### EXCERPT PROVIDED
┌────────
With the recent MSP hikes to at least 150% of A2+FL for many major crops in India, the government has not only fulfilled its promise but has also boosted farmers’ confidence by reinforcing certainty that their produce will fetch a good price. Procurement of wheat and rice over time in a steadfast manner has led to stability in production levels and self-sufficiency.
The notion that benefits of MSP declaration and procurement is limited beyond growers of these two crops now stands challenged. This is thanks to upscale in procurement of other crops at MSP, say pulses and oilseeds, which have been at record highs. Along with this, innovative steps that are addressing both input costs and output sale for farmers are welcome steps and will surely help in achieving the target of doubling farmers’ incomes by 2022.
By maintaining a strategic buffer stock of pulses under the Price Stabilisation Fund (PSF), coupled with a bumper production, availability is assured and pulses’ inflation is under control. This beautiful snapshot above is actually just part of a bigger landscape that will have to be viewed with a different lens.
The distinction made is with respect to vegetables. And the lens may be restricted to two main factors, namely, the operation of MSP, etc., and the degree of perishability of produce. The dynamics faced by the grower on these two fronts varies with the produce — not all farmers produce crops that are backed by MSP. Similarly, at the consumer end, per capita consumption and per capita expenditure varies between food items, and the latter is higher in cases of vegetables vis-à-vis cereals, with a distribution, based on, say, income, more so in urban areas. Simply put, MSP-backed crops are, in most cases, grocery items in a consumer’s basket, like rice, atta, dal, oils, etc., which she buys only twice or thrice in a month, whereas items like vegetables and milk are purchased daily and the bill for such daily items is generally 2-3 times more than that for groceries.
An essential distinguishable factor between vegetables and cereals is the degree of perishability.
Vegetable cultivation can be similar to investing in small and mid-cap stocks, that is, it can give you bumper returns or it can cause considerable loss. Also, there is no stop loss (MSP) in this case, barring some market intervention by some states, which are not very frequent.
└────────
### EXTRACTED RECORDS
┌────────
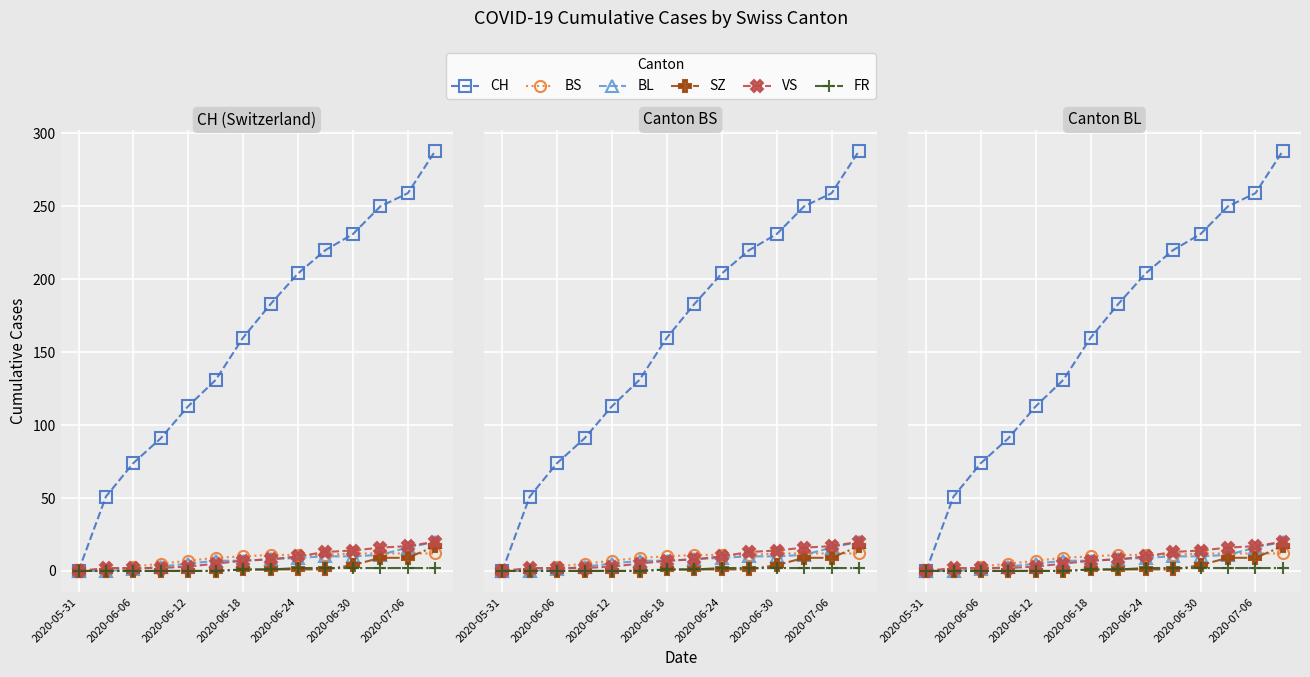

How many lines are shown in the chart?

6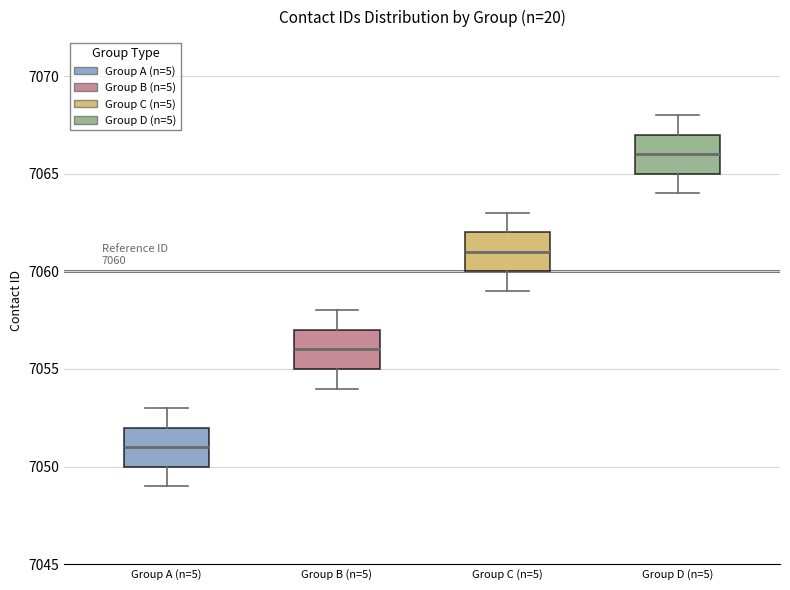

Which box's median line is the highest?

Group D (n=5)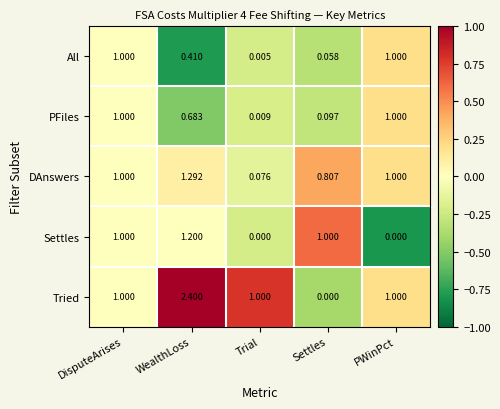

Which category has the highest value across all series?

WealthLoss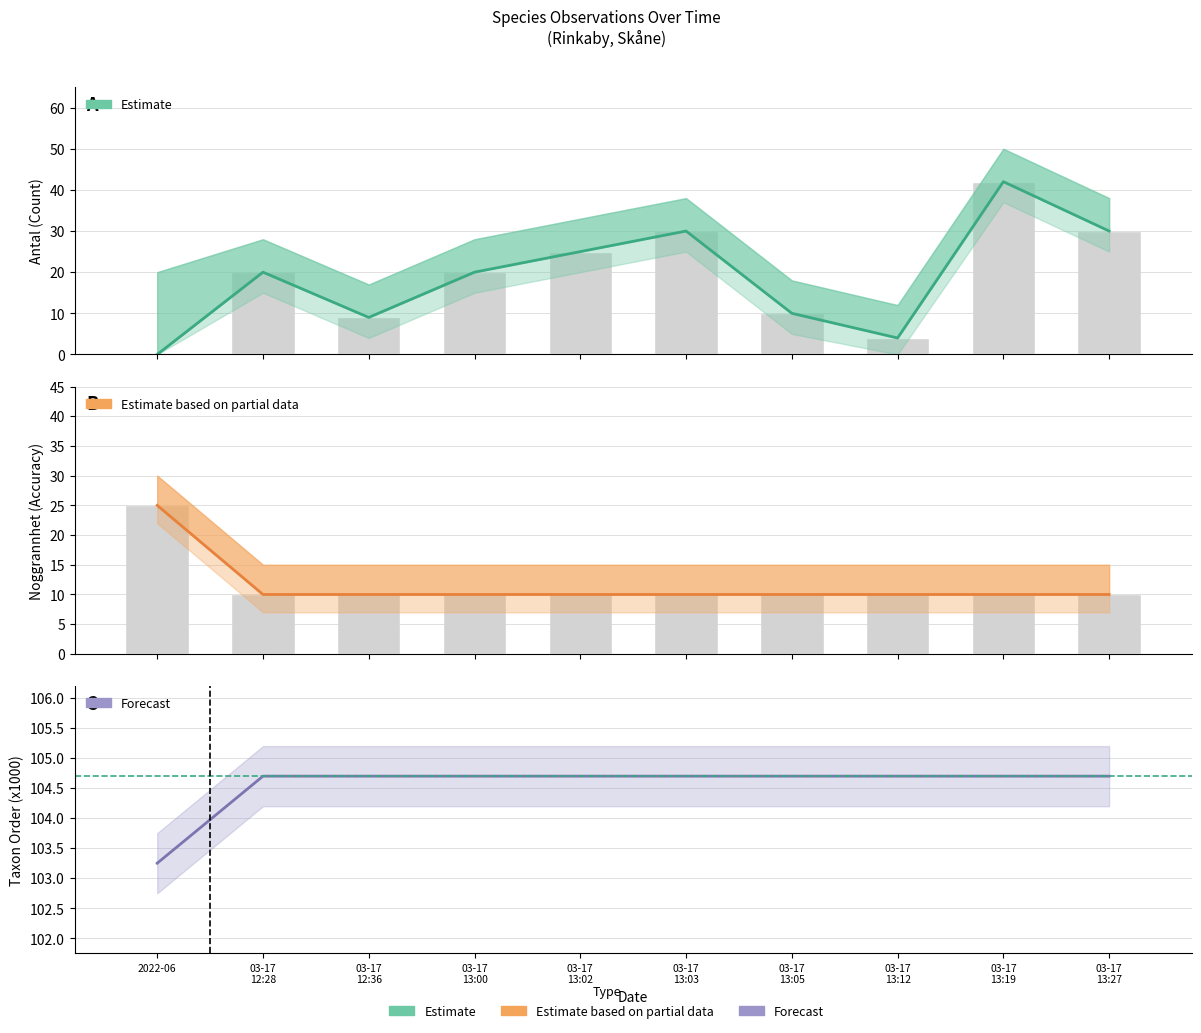

What is the difference between the highest and lowest values at 03-17 13:02?

15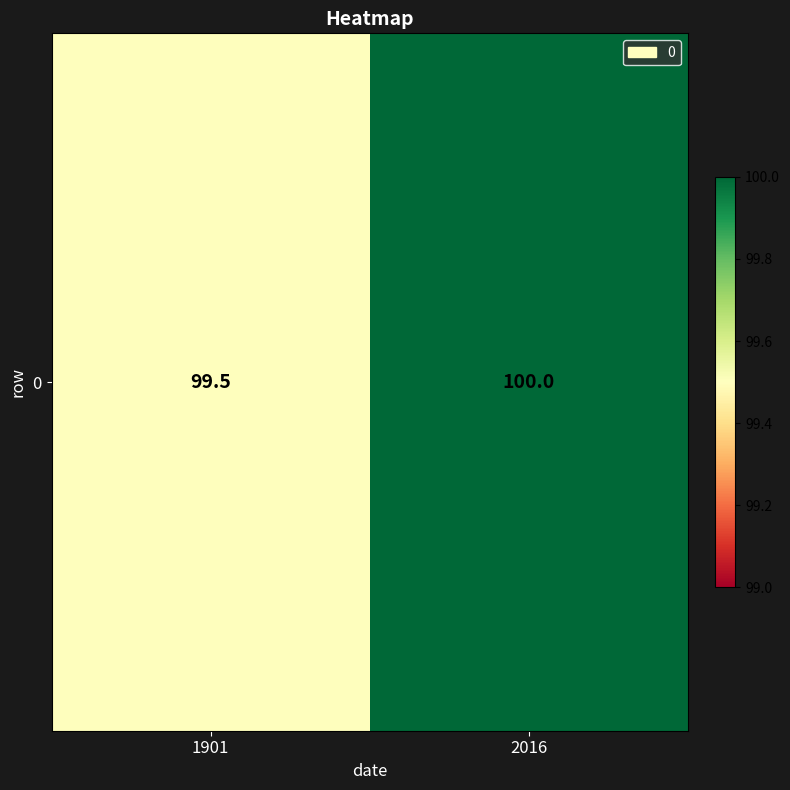

Rank the categories by value from lowest to highest.

1901, 2016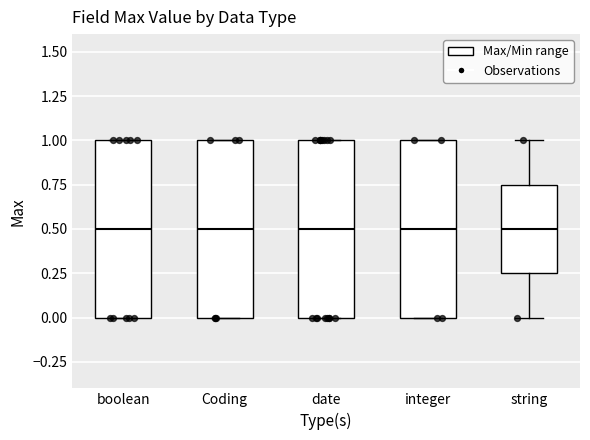

Where is the upper edge of the box for boolean on the y-axis? The values are not printed on the chart, so give them approximately, as read against the axis.

1.00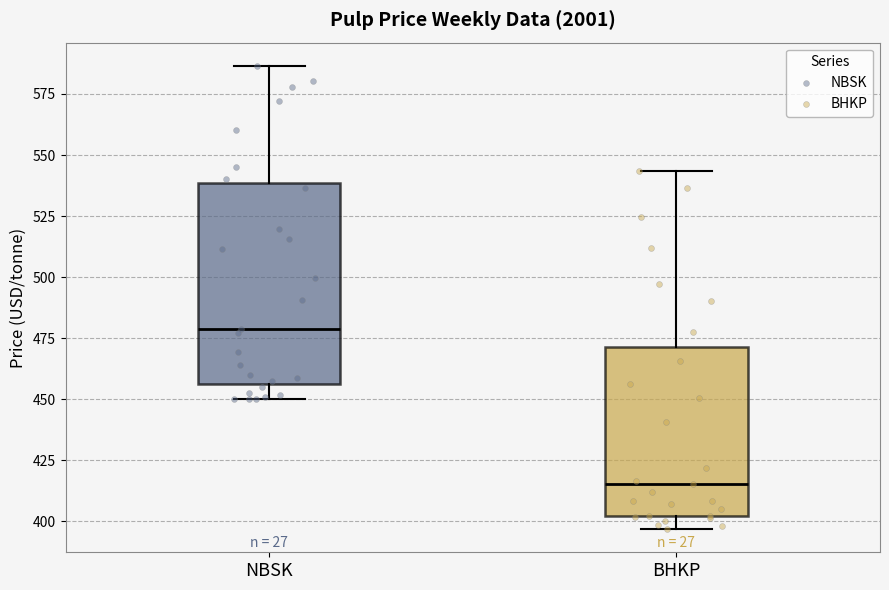

Where is the upper edge of the box for BHKP on the y-axis? The values are not printed on the chart, so give them approximately, as read against the axis.

470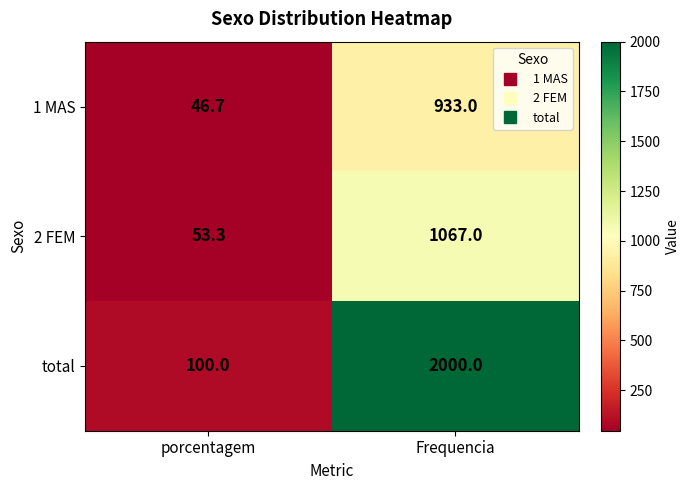

Which series has the largest total across all categories?

total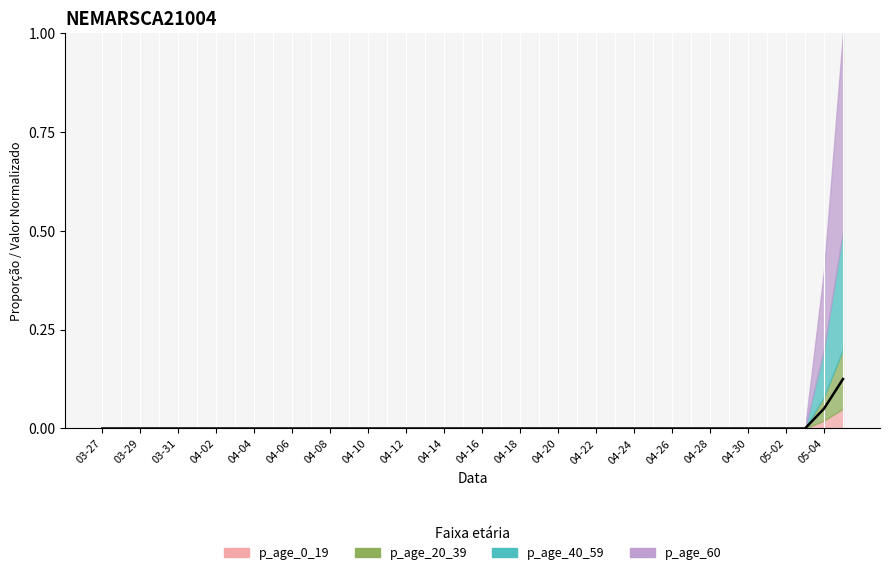

Reading left to right, extract all data points from this chart.

0.0	0.0	0.0	0.0	0.0	0.0	0.0	0.0	0.0	0.0	0.0	0.0	0.0	0.0	0.0	0.0	0.0	0.0	0.0	0.0	0.0	0.0	0.0	0.0	0.0	0.0	0.0	0.0	0.0	0.0	0.0	0.0	0.0	0.0	0.0	0.0	0.0	0.0	0.1	0.1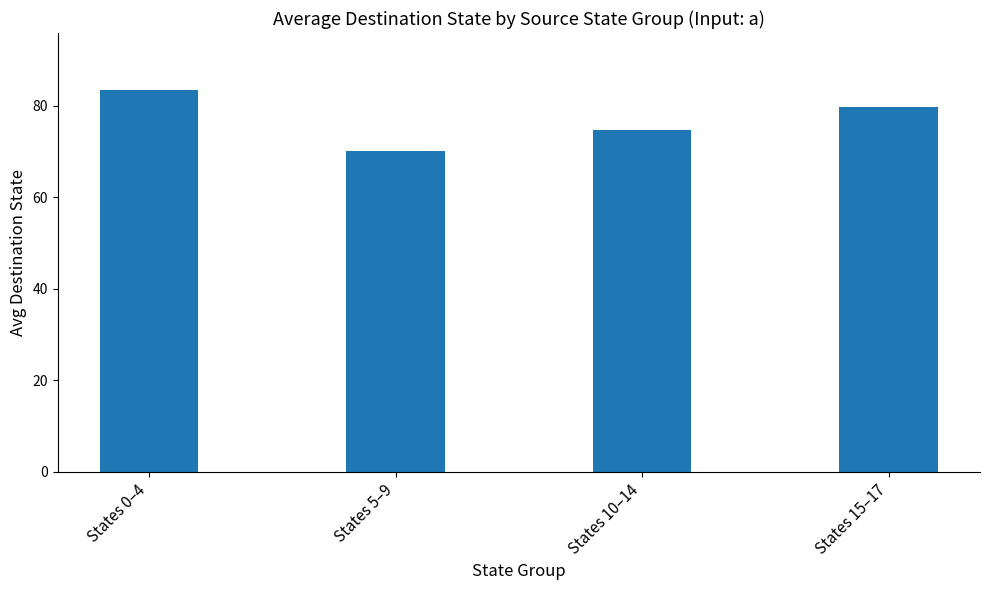

What position from the right is States 5–9?

3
└────────
### EXPLORE THE MATERIAL
1/ Using the MSP article, decide whether each statement agrees with it. Answer yes or no for each, and quote the deciding words.
(a) The daily bill for items like vegetables and milk is generally 2-3 times the bill for groceries.
(b) Per capita expenditure is higher for cereals than for vegetables.
(c) States intervene frequently in vegetable markets.
2/ Answer these from the MSP article:
(a) Under which fund is the strategic buffer stock of pulses kept?
(b) By what year is the target of doubling farmers' incomes set?
(c) To what kind of investing does the article compare vegetable cultivation?
3/ Write the next part of the MSP article, picking up after its final sentence.
The listing plays no part in this work.

### ANSWERS FOR THE TASKS
1/
(a) Yes: "the bill for such daily items is generally 2-3 times more than that for groceries."
(b) No: "the latter is higher in cases of vegetables vis-à-vis cereals"
(c) No: "barring some market intervention by some states, which are not very frequent."

2/
(a) The Price Stabilisation Fund (PSF)
(b) 2022
(c) Investing in small and mid-cap stocks

3/
If a ‘vegetables’ page in a daily newspaper was page 3, then onion, undoubtedly, would have been the superstar, which likes to be in the news all the time. This may be attributed to seasonality in arrivals of this crop and its importance in Indian food habits. We did a quick analysis of arrivals of onion during the last four years using Agmarknet data.
The arrivals in major producing states like Maharashtra, Karnataka, Madhya Pradesh and Gujarat (accounting for nearly three-fourths of total arrivals) declined by more than 70% when
comparison is made between peak season and lean season. During April-June, the arrival of onion (Rabi) is usually bumper and crashes down mandi prices, thereby hurting growers badly. During September-November, the arrival declines considerably, causing prices to go up during the festive season, and cools down with Kharif arrivals. So, the major issues here are seasonal arrivals and the perishable nature of this crop.
Here is where ‘Operation Greens’ can prove to be a game-changer. Operation Greens, introduced in the 2018-19 budget announcement, aims to promote farmer producers’ organisations (FPO), agri-logistics, processing facilities and professional management.
These strong backward and forward linkages will not only boost economic activity and employment but also augment the value chain, boosting farmer incomes with smoothening out price fluctuations, making it a win-win situation for both farmers and consumers.
Setting up of mega food parks will also provide the much-needed impetus in this context. The role of agriculture extension and FPOs/farmer cooperatives will be key in spreading awareness and capacity-building.
India has many onion-processing units, mainly drying units. However, most of such produce is devoted to exports and the rest for industrial use. Thus, such produce may be incentivised for intermediate uses, say, by manufacturers of processed foodstuffs initially, with a shift to direct consumption being gradual over a longer time horizon.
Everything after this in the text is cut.